------ Texto proporcionado ------

Bajo la coartada de un mundo que marcha a velocidad de vértigo, son muchos los que opinan que no hay que esforzarse en transmitir conocimientos, sino limitarse a explicar al alumnado los distintos métodos de búsqueda; lo que sin restar importancia a dicha actividad, constituye una injerencia fragrante en el derecho individual a aprender y sopesar por uno mismo, equiparando al profesor con determinadas páginas de contenidos prefabricados: el conocimiento nos será dado, en lugar de meditado en ese camino de búsqueda que debe emprender cada individuo, en base a sus disposiciones e intereses.
De esta manera, se vienen justificando fórmulas pedagógicas que tratan de convertir las escuelas poco menos que en parques temáticos, donde los alumnos seleccionen los contenidos a tratar, ya que como todo el mundo sabe, están mucho más capacitados que el profesor para ello, en tanto que este último, se ve abocado a tediosas tareas de taxonomía y regulación de contenidos e ideas, que hasta hace poco formaban parte de los aspectos más obvios, intuitivos y gratificantes de la actividad docente.

------ Material fuente ------

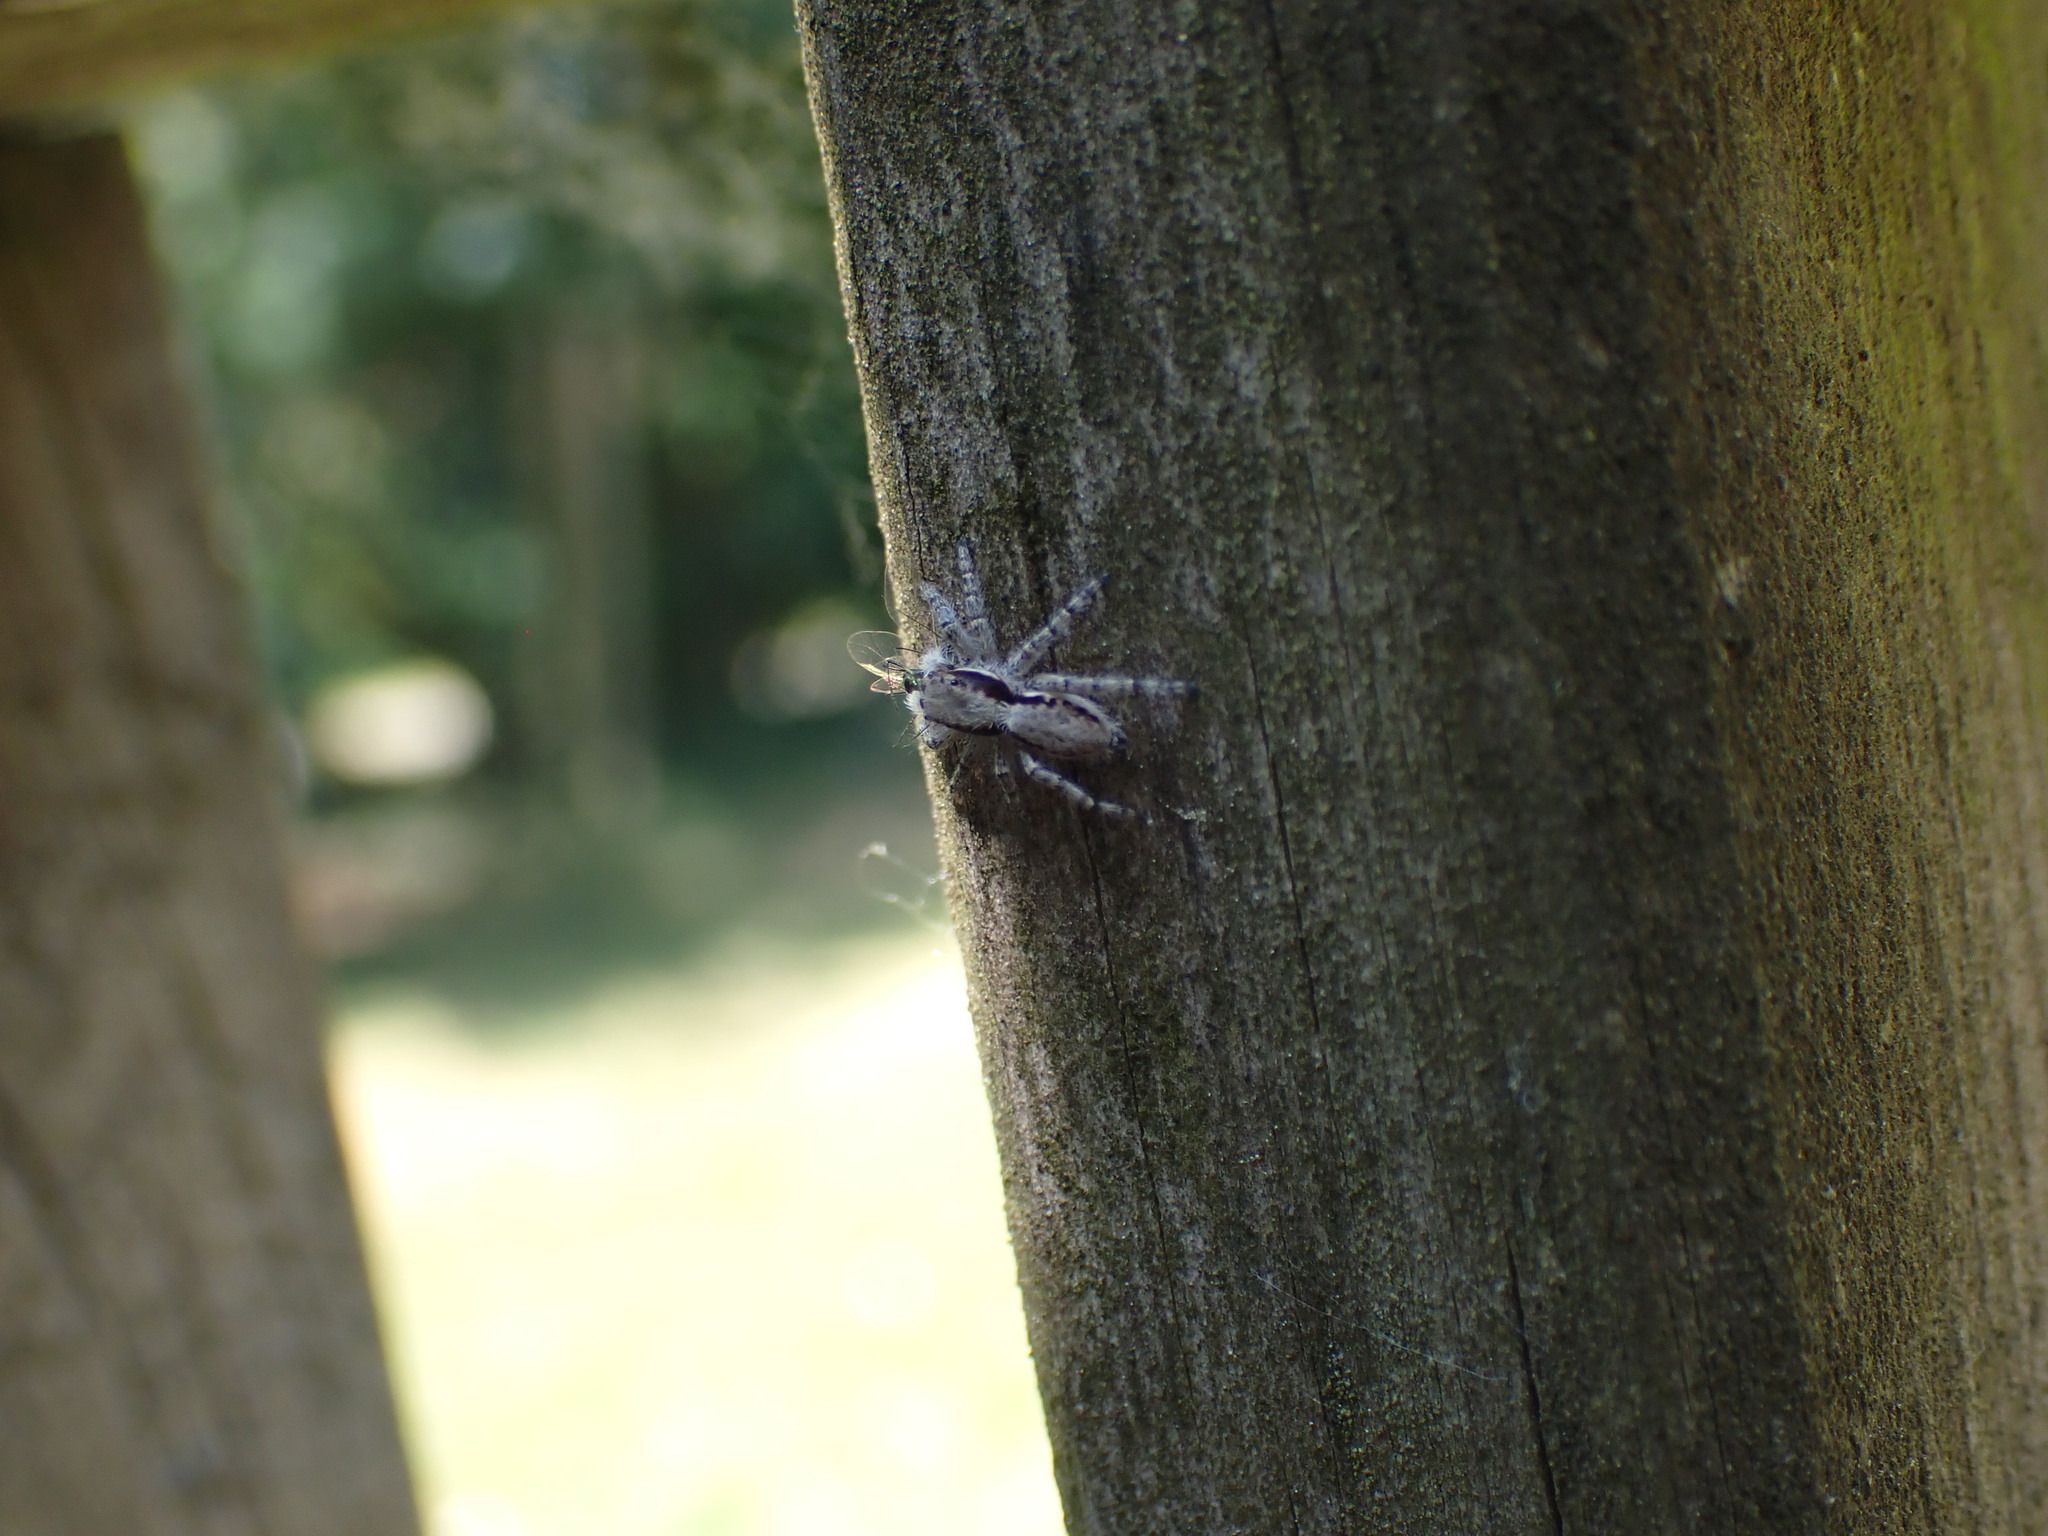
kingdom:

------

> **Tarea A**
Indique si cada una de las siguientes afirmaciones concuerda con el texto proporcionado y respalde cada respuesta (sí o no) con las palabras decisivas del texto, citadas literalmente: (i) Muchos opinan que no hay que esforzarse en transmitir conocimientos. (ii) Las fórmulas pedagógicas descritas pretenden convertir las escuelas en bibliotecas. (iii) El texto sostiene que explicar los métodos de búsqueda carece de toda importancia.
> **Tarea B**
Modifique el fragmento del texto proporcionado que empieza con "De esta manera, se" y llega hasta "la actividad docente.", sustituyendo "parques temáticos" por "centros de ocio".
> **Tarea C**
Resuma el texto proporcionado en dos oraciones.

> **Respuesta completa A**
(i) Sí: "son muchos los que opinan que no hay que esforzarse en transmitir conocimientos".
(ii) No: "tratan de convertir las escuelas poco menos que en parques temáticos".
(iii) No: "sin restar importancia a dicha actividad".

> **Respuesta completa B**
De esta manera, se vienen justificando fórmulas pedagógicas que tratan de convertir las escuelas poco menos que en centros de ocio, donde los alumnos seleccionen los contenidos a tratar, ya que como todo el mundo sabe, están mucho más capacitados que el profesor para ello, en tanto que este último, se ve abocado a tediosas tareas de taxonomía y regulación de contenidos e ideas, que hasta hace poco formaban parte de los aspectos más obvios, intuitivos y gratificantes de la actividad docente.

> **Respuesta completa C**
Muchos opinan que no hay que esforzarse en transmitir conocimientos, sino limitarse a explicar al alumnado los métodos de búsqueda, lo que el texto considera una injerencia en el derecho individual a aprender y sopesar por uno mismo. Así se justifican fórmulas pedagógicas que convierten las escuelas casi en parques temáticos donde los alumnos seleccionan los contenidos, mientras el profesor se ve abocado a tediosas tareas de taxonomía y regulación de contenidos e ideas.